那家公司不知道怎麼回事,我才進來兩個多月,已經是整個公司第二資深,最資深的是坐在辦公室那個會計,做了十幾二十年──後來我才知道,這種忠心耿耿的會計永遠不會失業,就算員工全部被資遣,她們還會待在老闆身邊。後來我也離開了那地方,會計還會替老闆出面,每年必定問我要不要來吃尾牙,公司也一直沒倒。

我在那地方接過奇怪的案子:下午兩點接到電話,問我能否幫忙寫個垃圾清運的廣告腳本?來電聲音親切,說明不疾不徐,但不知道要寫多少字、修改幾次,只說要像是某作家風格──XXX教你丟垃圾,我也真是服了這家公司。問什麼時候截稿?「下午四點。」我有聽錯嗎?電話講到這裡,頭頂的時鐘是兩點十五分,兩個小時不到,這不是幫忙,而是救火了!
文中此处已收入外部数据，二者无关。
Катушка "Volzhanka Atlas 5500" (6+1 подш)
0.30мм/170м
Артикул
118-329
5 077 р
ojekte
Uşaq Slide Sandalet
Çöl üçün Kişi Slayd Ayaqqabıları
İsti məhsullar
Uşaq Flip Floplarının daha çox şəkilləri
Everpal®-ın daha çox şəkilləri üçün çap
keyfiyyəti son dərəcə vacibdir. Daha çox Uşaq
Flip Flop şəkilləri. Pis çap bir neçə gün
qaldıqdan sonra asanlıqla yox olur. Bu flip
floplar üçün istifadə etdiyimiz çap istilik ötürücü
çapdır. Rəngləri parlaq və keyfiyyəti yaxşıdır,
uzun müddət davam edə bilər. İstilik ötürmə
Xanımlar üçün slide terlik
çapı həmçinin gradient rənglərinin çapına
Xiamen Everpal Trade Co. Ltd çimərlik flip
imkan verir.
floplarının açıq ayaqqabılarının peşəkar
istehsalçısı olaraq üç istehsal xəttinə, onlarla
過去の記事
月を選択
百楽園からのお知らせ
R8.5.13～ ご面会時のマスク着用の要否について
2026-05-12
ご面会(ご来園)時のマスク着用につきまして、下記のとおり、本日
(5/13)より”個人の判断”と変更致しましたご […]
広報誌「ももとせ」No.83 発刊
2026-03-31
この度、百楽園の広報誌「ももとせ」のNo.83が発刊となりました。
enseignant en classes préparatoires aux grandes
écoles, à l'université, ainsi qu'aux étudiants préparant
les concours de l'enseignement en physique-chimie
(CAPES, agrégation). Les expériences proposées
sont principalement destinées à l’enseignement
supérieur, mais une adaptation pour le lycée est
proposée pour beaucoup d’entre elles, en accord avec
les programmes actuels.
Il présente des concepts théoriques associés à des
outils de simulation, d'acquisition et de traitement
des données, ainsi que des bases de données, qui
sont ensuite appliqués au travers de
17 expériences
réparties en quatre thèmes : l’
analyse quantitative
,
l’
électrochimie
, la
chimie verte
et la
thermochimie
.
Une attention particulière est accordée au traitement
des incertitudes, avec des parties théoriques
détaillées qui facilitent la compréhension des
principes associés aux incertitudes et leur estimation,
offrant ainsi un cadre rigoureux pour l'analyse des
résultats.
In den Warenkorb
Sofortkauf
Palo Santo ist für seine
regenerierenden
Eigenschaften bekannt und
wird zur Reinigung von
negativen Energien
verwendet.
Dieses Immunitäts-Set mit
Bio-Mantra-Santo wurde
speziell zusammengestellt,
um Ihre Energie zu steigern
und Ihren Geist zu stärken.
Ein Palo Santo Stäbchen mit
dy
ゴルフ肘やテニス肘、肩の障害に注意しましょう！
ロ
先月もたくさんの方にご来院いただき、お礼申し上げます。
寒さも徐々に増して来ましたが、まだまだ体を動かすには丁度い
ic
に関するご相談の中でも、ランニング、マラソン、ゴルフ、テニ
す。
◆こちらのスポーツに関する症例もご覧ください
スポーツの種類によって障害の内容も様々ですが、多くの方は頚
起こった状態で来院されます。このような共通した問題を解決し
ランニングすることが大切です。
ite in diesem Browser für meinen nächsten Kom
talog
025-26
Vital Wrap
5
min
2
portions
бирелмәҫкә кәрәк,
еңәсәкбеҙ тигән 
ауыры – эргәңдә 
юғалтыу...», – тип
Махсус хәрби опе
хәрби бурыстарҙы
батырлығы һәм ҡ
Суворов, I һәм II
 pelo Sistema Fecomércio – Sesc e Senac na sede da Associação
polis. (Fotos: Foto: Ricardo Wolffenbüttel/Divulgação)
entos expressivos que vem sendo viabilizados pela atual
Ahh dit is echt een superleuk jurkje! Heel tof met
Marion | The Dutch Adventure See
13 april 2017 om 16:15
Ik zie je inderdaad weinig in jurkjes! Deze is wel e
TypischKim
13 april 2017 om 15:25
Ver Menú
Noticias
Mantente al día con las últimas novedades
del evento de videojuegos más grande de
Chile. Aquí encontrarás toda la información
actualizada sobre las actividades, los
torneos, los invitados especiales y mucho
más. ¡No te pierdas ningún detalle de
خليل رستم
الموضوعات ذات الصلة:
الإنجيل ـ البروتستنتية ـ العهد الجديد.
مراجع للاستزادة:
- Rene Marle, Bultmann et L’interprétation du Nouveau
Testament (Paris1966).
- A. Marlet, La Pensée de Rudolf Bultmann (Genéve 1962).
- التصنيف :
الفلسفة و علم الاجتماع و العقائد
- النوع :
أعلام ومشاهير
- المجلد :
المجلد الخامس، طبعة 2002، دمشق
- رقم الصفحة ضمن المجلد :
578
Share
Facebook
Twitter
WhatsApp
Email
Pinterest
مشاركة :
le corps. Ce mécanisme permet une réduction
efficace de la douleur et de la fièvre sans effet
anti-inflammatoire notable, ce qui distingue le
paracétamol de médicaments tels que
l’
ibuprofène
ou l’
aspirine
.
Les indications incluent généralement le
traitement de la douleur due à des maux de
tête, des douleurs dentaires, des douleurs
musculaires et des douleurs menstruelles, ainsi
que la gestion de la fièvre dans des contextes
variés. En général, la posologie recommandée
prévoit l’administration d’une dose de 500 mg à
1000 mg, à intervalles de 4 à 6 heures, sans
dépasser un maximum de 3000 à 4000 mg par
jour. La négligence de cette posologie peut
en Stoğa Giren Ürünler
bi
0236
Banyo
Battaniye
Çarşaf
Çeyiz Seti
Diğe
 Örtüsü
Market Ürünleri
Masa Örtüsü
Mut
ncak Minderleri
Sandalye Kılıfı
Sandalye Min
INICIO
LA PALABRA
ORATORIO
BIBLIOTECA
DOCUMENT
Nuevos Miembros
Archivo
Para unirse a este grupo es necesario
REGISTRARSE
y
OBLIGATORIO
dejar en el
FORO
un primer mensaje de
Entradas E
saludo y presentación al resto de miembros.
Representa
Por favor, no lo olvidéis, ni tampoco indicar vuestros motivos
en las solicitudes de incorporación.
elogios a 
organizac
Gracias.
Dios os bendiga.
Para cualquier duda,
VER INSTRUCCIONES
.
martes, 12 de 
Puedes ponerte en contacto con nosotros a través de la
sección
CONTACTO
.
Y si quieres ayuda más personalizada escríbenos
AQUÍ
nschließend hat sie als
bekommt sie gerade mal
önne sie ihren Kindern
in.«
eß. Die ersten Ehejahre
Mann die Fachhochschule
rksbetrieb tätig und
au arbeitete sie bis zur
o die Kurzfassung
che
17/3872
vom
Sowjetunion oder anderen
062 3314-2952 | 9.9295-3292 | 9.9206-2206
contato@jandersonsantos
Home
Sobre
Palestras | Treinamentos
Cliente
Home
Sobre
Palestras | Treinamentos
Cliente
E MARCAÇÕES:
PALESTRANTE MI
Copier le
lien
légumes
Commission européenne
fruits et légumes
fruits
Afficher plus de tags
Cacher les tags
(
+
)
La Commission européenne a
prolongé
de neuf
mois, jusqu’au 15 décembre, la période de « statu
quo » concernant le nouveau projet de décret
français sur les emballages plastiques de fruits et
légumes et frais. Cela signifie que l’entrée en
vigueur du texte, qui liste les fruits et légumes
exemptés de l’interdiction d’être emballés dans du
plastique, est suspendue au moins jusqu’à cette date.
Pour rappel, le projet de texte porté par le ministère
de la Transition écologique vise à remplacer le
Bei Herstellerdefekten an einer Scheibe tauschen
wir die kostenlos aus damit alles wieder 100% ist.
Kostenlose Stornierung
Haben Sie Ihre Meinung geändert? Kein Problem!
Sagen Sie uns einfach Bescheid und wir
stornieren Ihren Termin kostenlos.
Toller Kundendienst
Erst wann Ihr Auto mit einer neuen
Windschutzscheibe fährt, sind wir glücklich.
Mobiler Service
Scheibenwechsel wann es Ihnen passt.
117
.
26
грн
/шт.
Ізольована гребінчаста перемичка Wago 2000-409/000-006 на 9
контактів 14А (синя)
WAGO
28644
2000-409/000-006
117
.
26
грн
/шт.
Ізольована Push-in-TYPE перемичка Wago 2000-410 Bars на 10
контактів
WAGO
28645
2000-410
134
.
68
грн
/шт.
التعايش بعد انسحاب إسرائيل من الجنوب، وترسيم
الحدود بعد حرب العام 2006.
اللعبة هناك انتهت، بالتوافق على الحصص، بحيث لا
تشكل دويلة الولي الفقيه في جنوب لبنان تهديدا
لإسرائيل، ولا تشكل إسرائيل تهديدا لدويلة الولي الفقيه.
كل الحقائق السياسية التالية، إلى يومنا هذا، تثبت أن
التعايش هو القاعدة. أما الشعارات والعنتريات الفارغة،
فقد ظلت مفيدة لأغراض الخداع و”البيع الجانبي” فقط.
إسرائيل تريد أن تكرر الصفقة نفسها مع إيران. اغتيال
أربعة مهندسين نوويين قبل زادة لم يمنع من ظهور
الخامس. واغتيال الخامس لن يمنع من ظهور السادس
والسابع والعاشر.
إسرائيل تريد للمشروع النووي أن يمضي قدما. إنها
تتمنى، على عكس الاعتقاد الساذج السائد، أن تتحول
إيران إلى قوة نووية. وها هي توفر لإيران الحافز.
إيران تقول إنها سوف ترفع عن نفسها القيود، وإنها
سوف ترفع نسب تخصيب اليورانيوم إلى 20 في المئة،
投了稿、把案子丟出去,接下來就像犯人等待宣判。等待的時間或長或短,一邊懷疑自己大概沒辦法吃這行飯,更實際的是,如果沒得到獎金或稿費,真的要去找工作。最近韓國歌手李蘭參加頒獎典禮,朋友勸她領獎如果沒錢、沒名聲又無趣,三樣做不到兩樣,乾脆別去。結果,她發現典禮無趣又沒錢拿,當場拍賣獎座,以一萬五台幣成交,下個月的房租就有著落了。這樣說來,受託寫作也差不多,錢沒多少又無趣,只是終於有人願意相信我罷了。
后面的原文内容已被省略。